Unless there is a statutory provision assigning or subrogating the claim of the insured, Milnag, against the insurer, State Insurance Fund, Zurich has no cause of action.
"Plaintiff presents this definition: 'Subrogation, an equitable doctrine taken from the civil law, is broad enough to include every instance in which one party pays a debt for which another is primarily answerable and which in equity and good conscience should have been discharged by the latter, so long as the payment was made either under compulsion or for the protection of some interest of the party making the payment, and in discharge of an existing liability.' (Gerseta Corporation v.

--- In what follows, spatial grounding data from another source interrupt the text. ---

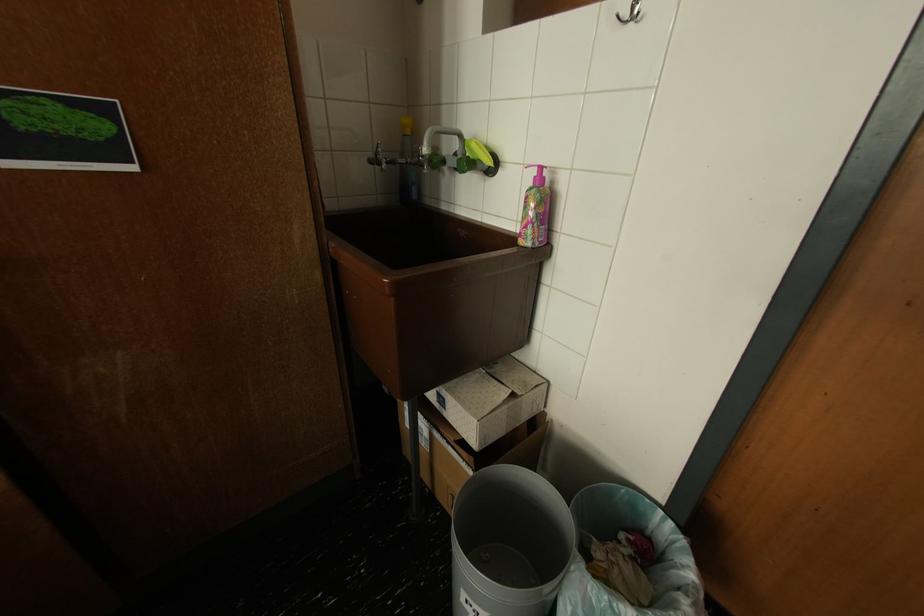
You are a GUI agent. You are given a task and a screenshot of the screen. Output one action in this format:
    pyautogui.click(x=<x>, y=<y>)
    Task: Click on the pink dispenser pump
    
    Given the screenshot: What is the action you would take?
    pyautogui.click(x=538, y=175)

Equitable Trust Co., 241 N. Y. 418, 425.) Plaintiff then asserts that the instant case comes clearly within that definition. This is non sequitur. That right may not be extended by implication, or recourse to assignment or the principle of subrogation. (Cf. Royal Indemnity Co. v. Travelers Insurance Co. 244 App. Div. 582; affd., 270 N. Y. 574; and Jackson v. Citizens Casualty Co. 277 N. Y. 385.) (Sun Indemnity Co. v. Board of Education, 264 App. Div. 73.)
Zurich acquired no rights against the State Insurance Fund by assignment or subrogation. Section 29 of the Workmen's Compensation Law does not give to Zurich an assignment of a cause of action in favor of Milnag against the State Insurance Fund.

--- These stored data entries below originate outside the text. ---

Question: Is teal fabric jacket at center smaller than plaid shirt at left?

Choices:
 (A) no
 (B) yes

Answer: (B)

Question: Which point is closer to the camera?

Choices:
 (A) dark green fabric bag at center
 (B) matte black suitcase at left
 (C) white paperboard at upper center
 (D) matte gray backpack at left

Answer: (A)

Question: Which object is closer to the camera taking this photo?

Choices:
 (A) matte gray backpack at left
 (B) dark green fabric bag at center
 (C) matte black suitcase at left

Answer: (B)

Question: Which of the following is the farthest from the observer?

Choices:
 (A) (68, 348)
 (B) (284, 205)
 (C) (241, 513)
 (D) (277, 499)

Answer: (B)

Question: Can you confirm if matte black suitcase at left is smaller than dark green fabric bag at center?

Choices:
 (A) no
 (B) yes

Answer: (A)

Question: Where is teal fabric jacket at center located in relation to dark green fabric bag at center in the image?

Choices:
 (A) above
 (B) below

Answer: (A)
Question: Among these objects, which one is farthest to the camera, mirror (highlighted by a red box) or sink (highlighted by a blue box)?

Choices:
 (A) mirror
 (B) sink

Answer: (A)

"In the light of the common law before the enactment of section 109 of the Insurance Law, the attendant injustice and the mischief which the Legislature was seeking to cure, we must conclude that the statute was drawn for the protection of injured plaintiffs. The words of the section give express protection to 'the injured person, or his or her personal representative.' Was it the legislative intention to go further and permit an assignee to receive a like protection? Applying a fundamental principle of statutory construction, this specific mention of those to whom the right of action is given implies the exclusion of others. (Aultman & Taylor Co. v. Syme, 163 N. Y. 54, 57.) This construction likewise accords with a public policy which holds claims for personal injuries non-assignable. Whatever may have been the reason for such public policy in earlier times, it seems now clear that the protection of the injured person is the dominant note. In confining this protection to the person injured or his personal representative, the Legislature has still further protected the injured and the representative by excluding speculation in these claims.
"All the above considerations constrain us to go no further in the construction of section 109 than the express intention of the Legislature as shown in clear and unambiguous terms. These give a right of action to the injured person or his or her representative, and not to an assignee. If, because of the ambiguity of the language used by the Legislature the court has placed too strict a limitation upon the application of the statute, it is easily within the province of the Legislature to expand its application. A court should go no further than is indicated by language in the statute.
"The appellant urges that the cause of action in the case at bar is created by the contract of insurance rather than by statute, and, therefore, is assignable equally with any other contractual right. But, as was well said by the Appellate Division, 'The right which is thus accorded the plaintiff owes its parentage to the statute, rather than to the contract of insurance. The policy adopts, under compulsion, the provisions of the statute. Under such circumstances it is idle to say that this is an action upon a.contract rather than one under the statute.' (252 App. Div. 393, 397.)" (Jackson v. Citizens Casualty Co. 277 N. Y. 385, 390, 391.)
No cause of action having been pleaded, the motion must be denied.
Furthermore, the moving party herein has failed to present a reasonable excuse for its failure to file the proposed claim within the statutory period (Court of Claims Act, § 10, subd. 5; L. 1939, ch. 860) and for that reason, upon the authority of Schroeder v. State of New York (252 App. Div. 16; affd., 276 N. Y. 627) the motion is denied.